The Antoine Maduro Football Stadium in Willemstad, capital of the Caribbean island of Curaçao, has seen better days. Against the faded yellow and blue walls, the artificial turf glows an unnatural green. The reigning champions, Jong Holland, are about to play Victory Boys, a top-of-the-table clash in Curaçao’s premier league. None of the clubs is professional. Training and matches take place after work, and the fixtures are not even publicly listed.
Anyone sitting in the stadium might struggle to believe the island has made football history. In November 2025, Curaçao, with a population of 156,000, drew its match against Jamaica to become the smallest country in history to qualify for the Fifa World Cup. This month, the team is in the United States to compete in the tournament, jointly hosted by Mexico and Canada. The team, known as ‘The Blue Wave’, may have lost more matches than they have won historically, but they are now taking on Germany, Ecuador and the Ivory Coast in the first round of the World Cup. How is this possible?
Part of the story begins 4,350 miles away in the Netherlands, where most of today’s national team were born and raised. Many of their parents and grandparents moved there from Curaçao, a former Dutch colony, to find work. Fifa’s rules allow players to represent the country of their parents or grandparents – something taken advantage of by almost all of the Curaçao players heading to the World Cup. For the Curaçao national jersey, heritage is enough.
But it wasn’t always like this. Bryan Anastatia, who captains Jong Holland, had been called up to play for the national team a few times in the past, before Fifa adopted the new rule. Things are different now, he said.
‘If you want to turn professional, you have to leave Curaçao early,’ he went on, leaning against a goalpost in the stadium. For him, 16 years of age was already too late. Instead, he went to Cuba, studied sports science and returned to the island, becoming a primary school PE teacher. He has now been playing for Jong Holland for almost 20 years. ‘I tried to secure my future, to get a degree,’ he added. ‘I do regret not having gone to the Netherlands sometimes. I think I could have made it. But you can never know for sure.’
Seeing Curaçao qualify for the World Cup has been a bittersweet experience for him. ‘Playing in a World Cup is the greatest thing that can happen to you in football. But we can’t be quite so proud of this team. Many of the island’s great players never had the chance to be part of this success.
‘Still, we’re in it. And I hope they get a few good results.’ The World Cup brings in money, he noted, lots of it. ‘But if we don’t channel it into our own structures – from the youth leagues upwards – then nothing will change.’
Post-colonial realities
Curaçao has been an autonomous constituent country within the Kingdom of the Netherlands since 2010. Almost half of all Curaçaoans live in the Netherlands. Life is tough for those on the island, many of whom have or are entitled to a Dutch passport.

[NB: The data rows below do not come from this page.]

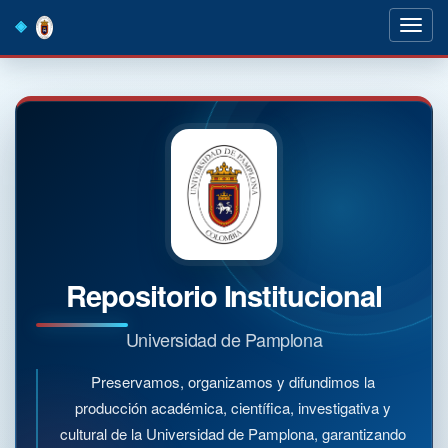
Skip
navigation
Repositorio Institucional
Universidad de Pamplona
Preservamos, organizamos y difundimos la
producción académica, científica, investigativa y
cultural de la Universidad de Pamplona, garantizando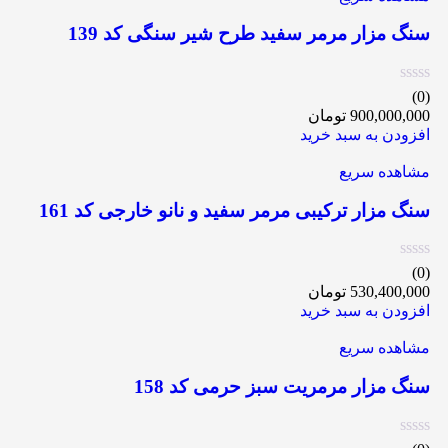
سنگ مزار مرمر سفید طرح شیر سنگی کد 139
(0)
900,000,000
تومان
افزودن به سبد خرید
مشاهده سریع
سنگ مزار ترکیبی مرمر سفید و نانو خارجی کد 161
(0)
530,400,000
تومان
افزودن به سبد خرید
مشاهده سریع
سنگ مزار مرمریت سبز حرمی کد 158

More than 30 per cent of households live below the poverty line, while prices are on a par with those in Europe.
‘We were their colony,’ said Valdemar Marcha. ‘And informally, we still are.’ Marcha is a professor of cultural anthropology, a former director of ALM (Antillean Airlines) and author who has spent his life researching the island’s history.
‘The people here are descended from West African slaves who were shipped to Curaçao, sold and sent on,’ he said. The original inhabitants, the Caquetio, were deported by the Spanish to Hispaniola, now divided into Haiti and the Dominican Republic, to work in copper and gold mines. In 1634, the Dutch took over and turned Curaçao into the centre of the Caribbean slave trade, until 1863, when slavery was abolished in the Dutch empire.

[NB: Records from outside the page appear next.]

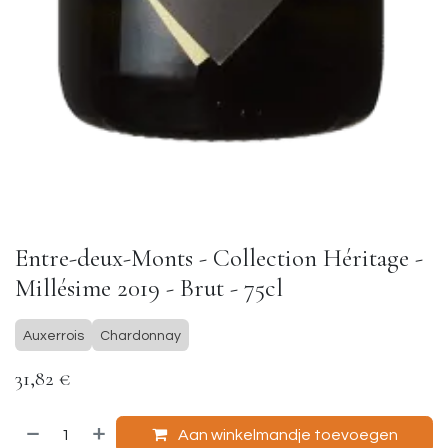
Entre-deux-Monts - Collection Héritage -
Millésime 2019 - Brut - 75cl
Auxerrois
Chardonnay
31,82
€
Aan winkelmandje toevoegen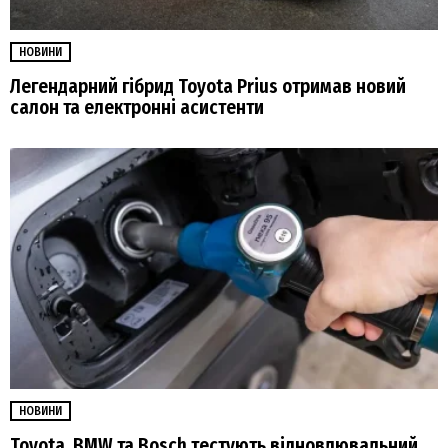
НОВИНИ
Легендарний гібрид Toyota Prius отримав новий
салон та електронні асистенти
НОВИНИ
Toyota, BMW та Bosch тестують відновлювальний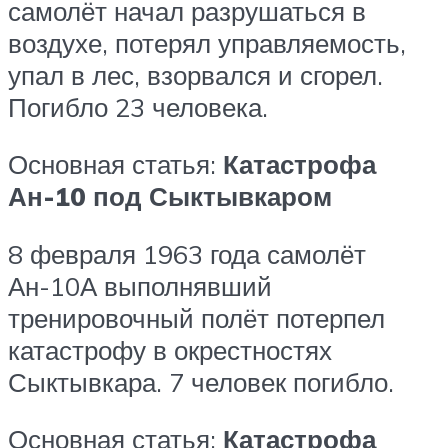
самолёт начал разрушаться в
воздухе, потерял управляемость,
упал в лес, взорвался и сгорел.
Погибло 23 человека.
Основная статья:
Катастрофа
Ан-10 под Сыктывкаром
8 февраля 1963 года самолёт
Ан-10А выполнявший
тренировочный полёт потерпел
катастрофу в окрестностях
Сыктывкара. 7 человек погибло.
Основная статья:
Катастрофа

He is standing in the study of his home in Jan Thiel, a few miles outside Willemstad. This used to be a plantation with slaves and today it is one of the wealthiest neighbourhoods on the island. Behind him is a large bookshelf. ‘I wrote all of those,’ he said, pointing. He pulls out a book whose cover shows a man smiling, balancing a football on his index finger. ‘Ergilio Hato, the Black Panther,’ Marcha said. Hato was a goalkeeper and a national hero on Curaçao in the 1950s. ‘Ajax, Feyenoord, Real Madrid, they all made Hato offers. But he turned them all down to stay on the island.’
After his football career, Hato worked as a catering assistant at Marcha’s airline, ALM. They became friends and Marcha looked after him in his old age. Unlike Hato, today’s national team players only know Curaçao from holiday visits. ‘They have one foot in the Netherlands, where they were born and raised, where they learnt to think, feel and act,’ Marcha said. ‘The other foot is in Curaçao. In the land of their fathers and grandfathers, who passed on values, rituals, heroes and symbols to them through invisible channels.’ Tensions still linger, he said. ‘When Curaçao wins, it’s a Dutch victory. When we lose, we’re something else.’